Memoirs and Faulty Memory
Apparently not. She was all white, grew up in a posh part of LA, never lived with a foster family, never did drugs, and never ran with gangs. The 33-year-old Margaret Seltzer admitted all when her sister, who saw a piece in the Times, dropped a dime:
“For whatever reason, I was really torn and I thought it was my opportunity to put a voice to people who people don’t listen to,” Ms. Seltzer said. “I was in a position where at one point people said you should speak for us because nobody else is going to let us in to talk. Maybe it’s an ego thing — I don’t know. I just felt that there was good that I could do and there was no other way that someone would listen to it.”No, the details were taken from people she had met while supposedly working to reduce gang violence in LA. Yup, putting a voice to people is important, particularly when you're getting a significant advance to do so and, presumably, not sharing it.

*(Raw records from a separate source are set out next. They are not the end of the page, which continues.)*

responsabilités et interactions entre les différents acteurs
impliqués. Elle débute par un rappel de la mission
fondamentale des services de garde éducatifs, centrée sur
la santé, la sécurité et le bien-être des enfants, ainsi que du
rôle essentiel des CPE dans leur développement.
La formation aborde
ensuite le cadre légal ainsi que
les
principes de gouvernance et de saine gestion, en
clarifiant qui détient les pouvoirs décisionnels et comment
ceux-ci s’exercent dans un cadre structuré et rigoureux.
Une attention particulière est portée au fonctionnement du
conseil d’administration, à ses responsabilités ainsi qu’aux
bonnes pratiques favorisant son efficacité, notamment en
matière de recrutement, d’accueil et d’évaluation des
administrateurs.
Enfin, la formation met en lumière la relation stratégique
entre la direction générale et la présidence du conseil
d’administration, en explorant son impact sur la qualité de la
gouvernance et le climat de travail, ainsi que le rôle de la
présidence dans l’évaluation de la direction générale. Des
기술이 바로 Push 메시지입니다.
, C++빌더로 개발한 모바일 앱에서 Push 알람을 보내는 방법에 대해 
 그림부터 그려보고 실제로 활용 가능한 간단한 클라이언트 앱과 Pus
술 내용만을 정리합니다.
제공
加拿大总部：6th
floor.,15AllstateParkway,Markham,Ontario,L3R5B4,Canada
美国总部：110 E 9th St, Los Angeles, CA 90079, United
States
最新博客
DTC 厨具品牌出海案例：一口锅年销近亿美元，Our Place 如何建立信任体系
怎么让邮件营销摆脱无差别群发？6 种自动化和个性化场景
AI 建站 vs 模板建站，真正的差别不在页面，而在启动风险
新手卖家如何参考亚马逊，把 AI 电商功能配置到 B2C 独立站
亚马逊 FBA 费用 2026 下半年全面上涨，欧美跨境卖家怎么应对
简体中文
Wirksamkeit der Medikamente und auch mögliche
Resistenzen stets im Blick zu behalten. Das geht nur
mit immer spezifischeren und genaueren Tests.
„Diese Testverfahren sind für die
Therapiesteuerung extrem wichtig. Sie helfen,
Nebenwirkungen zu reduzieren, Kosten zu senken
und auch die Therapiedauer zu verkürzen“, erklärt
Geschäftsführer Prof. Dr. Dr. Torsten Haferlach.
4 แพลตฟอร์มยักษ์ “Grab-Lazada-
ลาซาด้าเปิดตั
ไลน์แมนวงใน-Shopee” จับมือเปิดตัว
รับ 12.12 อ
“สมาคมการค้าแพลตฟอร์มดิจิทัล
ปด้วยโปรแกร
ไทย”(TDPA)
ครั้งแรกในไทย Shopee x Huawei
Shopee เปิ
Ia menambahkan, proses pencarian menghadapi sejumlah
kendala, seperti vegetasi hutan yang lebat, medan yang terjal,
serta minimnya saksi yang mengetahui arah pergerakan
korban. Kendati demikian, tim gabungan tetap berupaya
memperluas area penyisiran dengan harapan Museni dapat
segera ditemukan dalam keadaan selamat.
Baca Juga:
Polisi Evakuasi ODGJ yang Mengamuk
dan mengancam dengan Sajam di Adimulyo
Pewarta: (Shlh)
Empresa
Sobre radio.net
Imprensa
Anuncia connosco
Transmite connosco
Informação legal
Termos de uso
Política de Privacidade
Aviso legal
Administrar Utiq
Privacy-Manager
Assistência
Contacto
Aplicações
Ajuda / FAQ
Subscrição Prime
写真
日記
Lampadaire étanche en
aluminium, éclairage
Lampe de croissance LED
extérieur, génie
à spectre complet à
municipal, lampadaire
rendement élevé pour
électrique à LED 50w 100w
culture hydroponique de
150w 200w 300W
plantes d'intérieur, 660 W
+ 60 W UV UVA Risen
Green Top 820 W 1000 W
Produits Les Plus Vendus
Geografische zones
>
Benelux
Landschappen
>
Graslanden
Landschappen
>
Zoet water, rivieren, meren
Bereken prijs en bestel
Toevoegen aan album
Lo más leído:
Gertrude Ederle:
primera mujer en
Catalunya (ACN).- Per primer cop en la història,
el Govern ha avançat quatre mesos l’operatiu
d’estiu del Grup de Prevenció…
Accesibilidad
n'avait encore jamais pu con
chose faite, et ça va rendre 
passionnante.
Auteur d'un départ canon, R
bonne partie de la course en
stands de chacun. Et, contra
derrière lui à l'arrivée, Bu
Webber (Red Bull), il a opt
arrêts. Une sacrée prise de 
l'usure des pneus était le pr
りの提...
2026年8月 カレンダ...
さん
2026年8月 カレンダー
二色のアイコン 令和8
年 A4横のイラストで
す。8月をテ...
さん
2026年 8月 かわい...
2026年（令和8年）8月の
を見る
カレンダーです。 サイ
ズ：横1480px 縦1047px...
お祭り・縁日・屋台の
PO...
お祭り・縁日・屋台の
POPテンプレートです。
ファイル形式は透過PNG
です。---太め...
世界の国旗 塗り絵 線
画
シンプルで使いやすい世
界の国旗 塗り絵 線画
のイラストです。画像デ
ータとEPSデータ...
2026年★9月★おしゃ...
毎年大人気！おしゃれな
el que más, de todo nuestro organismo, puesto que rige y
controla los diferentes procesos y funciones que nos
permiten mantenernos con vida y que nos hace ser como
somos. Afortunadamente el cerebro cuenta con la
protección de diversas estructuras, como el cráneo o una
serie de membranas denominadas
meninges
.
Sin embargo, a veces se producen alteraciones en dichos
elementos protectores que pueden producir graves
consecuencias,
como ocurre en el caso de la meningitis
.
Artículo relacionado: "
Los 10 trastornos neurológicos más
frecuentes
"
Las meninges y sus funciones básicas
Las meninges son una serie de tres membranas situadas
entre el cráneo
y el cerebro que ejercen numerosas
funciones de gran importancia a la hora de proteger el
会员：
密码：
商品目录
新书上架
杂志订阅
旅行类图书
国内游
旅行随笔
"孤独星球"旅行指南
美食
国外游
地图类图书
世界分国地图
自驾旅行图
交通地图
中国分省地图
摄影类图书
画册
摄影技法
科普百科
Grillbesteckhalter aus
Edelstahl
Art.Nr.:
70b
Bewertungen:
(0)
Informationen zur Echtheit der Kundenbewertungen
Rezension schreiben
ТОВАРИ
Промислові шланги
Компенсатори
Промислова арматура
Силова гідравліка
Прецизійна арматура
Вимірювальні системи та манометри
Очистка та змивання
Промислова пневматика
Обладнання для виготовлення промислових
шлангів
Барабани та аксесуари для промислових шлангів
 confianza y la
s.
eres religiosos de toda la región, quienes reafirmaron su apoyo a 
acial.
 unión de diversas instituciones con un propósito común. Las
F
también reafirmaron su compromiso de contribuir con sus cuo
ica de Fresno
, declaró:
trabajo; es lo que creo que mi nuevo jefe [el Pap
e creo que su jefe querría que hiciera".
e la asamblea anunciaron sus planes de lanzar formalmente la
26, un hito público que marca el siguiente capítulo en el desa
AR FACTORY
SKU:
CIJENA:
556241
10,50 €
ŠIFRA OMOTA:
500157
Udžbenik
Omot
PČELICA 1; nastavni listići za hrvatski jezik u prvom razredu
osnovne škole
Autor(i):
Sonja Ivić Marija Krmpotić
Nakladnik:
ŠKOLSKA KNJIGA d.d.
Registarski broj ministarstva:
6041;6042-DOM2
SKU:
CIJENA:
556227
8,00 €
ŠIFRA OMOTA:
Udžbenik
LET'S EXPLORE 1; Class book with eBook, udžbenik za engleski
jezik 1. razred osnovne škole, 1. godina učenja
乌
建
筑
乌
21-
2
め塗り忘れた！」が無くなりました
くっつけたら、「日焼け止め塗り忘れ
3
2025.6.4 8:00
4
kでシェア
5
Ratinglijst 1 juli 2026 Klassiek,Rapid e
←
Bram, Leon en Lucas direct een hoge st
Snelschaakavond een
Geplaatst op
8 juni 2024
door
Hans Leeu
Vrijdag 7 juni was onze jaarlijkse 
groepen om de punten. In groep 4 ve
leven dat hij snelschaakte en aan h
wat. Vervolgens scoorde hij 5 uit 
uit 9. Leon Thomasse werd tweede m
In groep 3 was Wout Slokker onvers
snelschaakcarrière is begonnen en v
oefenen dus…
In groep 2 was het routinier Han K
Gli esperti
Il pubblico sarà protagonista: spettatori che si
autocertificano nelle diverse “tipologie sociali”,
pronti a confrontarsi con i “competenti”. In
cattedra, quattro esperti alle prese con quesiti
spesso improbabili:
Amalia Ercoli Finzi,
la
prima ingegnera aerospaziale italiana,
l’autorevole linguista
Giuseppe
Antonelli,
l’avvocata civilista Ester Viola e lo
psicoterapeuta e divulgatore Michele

Aren't there giveaways, other than wanting to use a pseudonym and then be willing to have your photograph taken? The writing seemed to telegraph to some critics that something was going on:
Writing in The Times, Michiko Kakutani praised the “humane and deeply affecting memoir,” but noted that some of the scenes “can feel self-consciously novelistic at times.” In Entertainment Weekly, Vanessa Juarez wrote that “readers may wonder if Jones embellishes the dialogue” but went on to extol the “powerful story of resilience and unconditional love.”I know that book publishers are short-staffed - got to wring out every last penny for the corporate owners, after all - but, really, couldn't they invest in a fact checker to make even a cursory inquiry? Let's see: $30,000 to save many times that number and enough embarrassment to fill a small stadium. Seems like a smart investment to me.